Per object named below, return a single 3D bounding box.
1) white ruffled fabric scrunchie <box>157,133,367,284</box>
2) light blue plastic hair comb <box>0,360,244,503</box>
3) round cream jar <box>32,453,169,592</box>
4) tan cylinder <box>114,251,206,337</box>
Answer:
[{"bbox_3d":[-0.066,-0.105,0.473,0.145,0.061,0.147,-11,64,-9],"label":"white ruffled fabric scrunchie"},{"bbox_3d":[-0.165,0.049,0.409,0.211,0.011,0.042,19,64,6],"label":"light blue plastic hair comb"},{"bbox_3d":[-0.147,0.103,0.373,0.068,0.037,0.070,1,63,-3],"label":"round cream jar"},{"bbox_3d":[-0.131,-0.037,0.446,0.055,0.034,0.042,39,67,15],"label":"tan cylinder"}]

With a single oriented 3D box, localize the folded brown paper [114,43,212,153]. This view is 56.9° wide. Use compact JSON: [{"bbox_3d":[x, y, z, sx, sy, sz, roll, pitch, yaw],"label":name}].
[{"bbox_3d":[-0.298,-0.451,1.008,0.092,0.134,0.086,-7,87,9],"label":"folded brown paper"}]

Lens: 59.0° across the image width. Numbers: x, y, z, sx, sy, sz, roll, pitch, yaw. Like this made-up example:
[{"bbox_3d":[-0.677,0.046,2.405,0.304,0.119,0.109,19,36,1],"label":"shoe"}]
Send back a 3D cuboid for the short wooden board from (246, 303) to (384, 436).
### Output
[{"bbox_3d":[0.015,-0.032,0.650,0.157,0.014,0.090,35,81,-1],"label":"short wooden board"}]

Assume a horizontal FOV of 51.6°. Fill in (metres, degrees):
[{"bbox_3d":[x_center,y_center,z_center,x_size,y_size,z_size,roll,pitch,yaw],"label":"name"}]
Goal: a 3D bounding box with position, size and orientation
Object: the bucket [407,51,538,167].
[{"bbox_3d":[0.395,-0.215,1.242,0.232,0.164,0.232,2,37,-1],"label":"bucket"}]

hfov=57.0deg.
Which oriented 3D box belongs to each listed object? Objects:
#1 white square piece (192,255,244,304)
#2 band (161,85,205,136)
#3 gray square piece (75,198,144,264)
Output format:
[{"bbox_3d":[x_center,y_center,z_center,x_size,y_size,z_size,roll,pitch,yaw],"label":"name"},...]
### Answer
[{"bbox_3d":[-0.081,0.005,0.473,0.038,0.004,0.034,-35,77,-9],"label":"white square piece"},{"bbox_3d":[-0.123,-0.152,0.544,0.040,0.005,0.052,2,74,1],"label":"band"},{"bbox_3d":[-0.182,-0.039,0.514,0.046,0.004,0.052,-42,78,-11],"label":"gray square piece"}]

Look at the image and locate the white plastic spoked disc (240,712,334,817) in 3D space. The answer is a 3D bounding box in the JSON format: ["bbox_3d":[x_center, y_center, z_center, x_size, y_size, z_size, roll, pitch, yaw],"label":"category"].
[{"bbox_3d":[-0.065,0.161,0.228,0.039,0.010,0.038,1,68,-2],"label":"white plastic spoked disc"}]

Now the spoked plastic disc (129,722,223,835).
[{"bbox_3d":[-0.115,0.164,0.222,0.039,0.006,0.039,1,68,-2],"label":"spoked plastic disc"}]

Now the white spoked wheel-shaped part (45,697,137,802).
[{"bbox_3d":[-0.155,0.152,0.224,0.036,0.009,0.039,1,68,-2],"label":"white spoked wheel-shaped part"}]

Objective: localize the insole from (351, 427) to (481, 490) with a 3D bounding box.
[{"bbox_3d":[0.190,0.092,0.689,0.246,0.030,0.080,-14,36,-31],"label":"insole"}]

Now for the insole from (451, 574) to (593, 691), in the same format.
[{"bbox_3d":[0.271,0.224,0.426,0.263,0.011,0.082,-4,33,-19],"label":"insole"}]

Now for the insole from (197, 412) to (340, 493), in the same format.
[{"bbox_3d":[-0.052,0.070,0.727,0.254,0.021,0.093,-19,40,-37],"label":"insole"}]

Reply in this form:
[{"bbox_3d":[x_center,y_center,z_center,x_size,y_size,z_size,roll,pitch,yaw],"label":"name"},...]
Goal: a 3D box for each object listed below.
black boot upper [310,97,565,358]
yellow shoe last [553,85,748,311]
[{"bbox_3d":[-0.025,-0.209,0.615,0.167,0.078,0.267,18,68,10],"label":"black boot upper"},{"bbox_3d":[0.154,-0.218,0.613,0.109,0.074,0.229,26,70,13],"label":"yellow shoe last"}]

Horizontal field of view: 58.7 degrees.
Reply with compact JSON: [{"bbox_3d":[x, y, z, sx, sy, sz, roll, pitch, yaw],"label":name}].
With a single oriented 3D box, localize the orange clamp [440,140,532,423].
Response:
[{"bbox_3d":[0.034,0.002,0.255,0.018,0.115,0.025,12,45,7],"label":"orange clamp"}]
* * *
* **YOUR INSTRUCTIONS**: Copy each line above that has the word "below".

* **RESPONSE FOR THIS EXERCISE**:
Per object named below, return a single 3D bounding box.
Goal: a 3D box for each object listed below.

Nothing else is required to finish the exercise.